Chile is one of the best places to work in Latin America not only because of its stable economy, 60% employment rate and low inflation rates, but for its remarkable natural beauty. Its rich natural resources sustain highly developed industries such as copper-mining, forest products, fruit, and fishing. Another good thing about working in Chile is the cost of living; usually it is 25-40% cheaper than in Europe or the USA. 

Your chances of finding a job in Chile increase if you are an English instructor, or someone who could provide services in advertising, film production, photography, web design, adventure travel, and tour-guiding industries. Working hours generally start from 8:30 am to 6:00 pm, however, it is not common practice to leave the office on time, as Chileans consider it a good work ethic to extend working hours. Major job industries include the copper, lithium, other minerals, foodstuffs, fish processing, iron and steel, wood and wood products, transport equipment, cement, and textiles industries.

In business meetings, business cards are given after the introductory handshake.
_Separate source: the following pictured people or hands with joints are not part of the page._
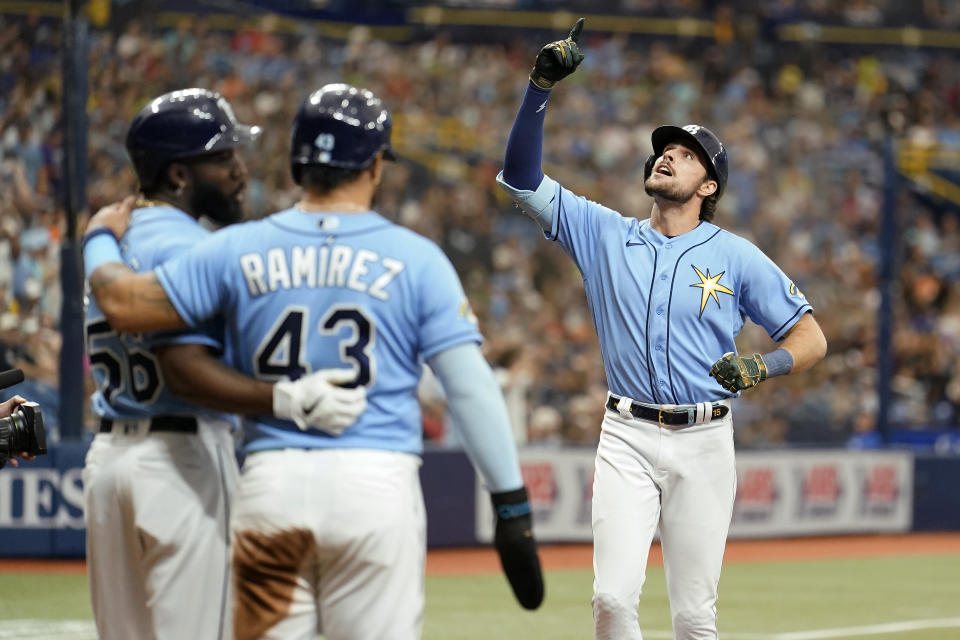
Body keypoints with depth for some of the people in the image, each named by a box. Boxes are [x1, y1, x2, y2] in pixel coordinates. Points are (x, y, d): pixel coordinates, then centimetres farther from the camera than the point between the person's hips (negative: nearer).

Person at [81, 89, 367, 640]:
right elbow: (185, 370, -26)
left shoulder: (104, 239, 15)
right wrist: (284, 399, -35)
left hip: (108, 453, 9)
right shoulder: (186, 247, -14)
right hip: (184, 458, -9)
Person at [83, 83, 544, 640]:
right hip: (377, 486, -2)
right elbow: (470, 385, -4)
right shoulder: (414, 258, 1)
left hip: (269, 486, 2)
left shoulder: (238, 249, 5)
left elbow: (123, 303, 4)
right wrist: (512, 505, -2)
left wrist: (101, 239, 25)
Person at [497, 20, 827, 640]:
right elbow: (521, 176, 2)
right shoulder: (606, 234, 8)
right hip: (627, 438, 1)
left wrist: (761, 366, -17)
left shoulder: (735, 256, 3)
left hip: (704, 444, -1)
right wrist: (542, 85, -8)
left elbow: (812, 339, 4)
You will notice two surnames indicated on their business cards, the father's surname appearing before the mother's surname. Remember to address Chileans by their father's surname that appears to be their middle name by Western standards. 

It is considered good business etiquette to start business meetings with a polite social chat, which may include questions about your family. You may also do the same, and if it is your first time in Chile, it would please Chileans to hear you give compliments to their beautiful country. 

Known as an adventure travel destination, Chile's geographical diversity can give you a lot of outdoor activities and nature spots to visit. Working and living in Chile can give you one of the most memorable and enjoyable experiences as an expat.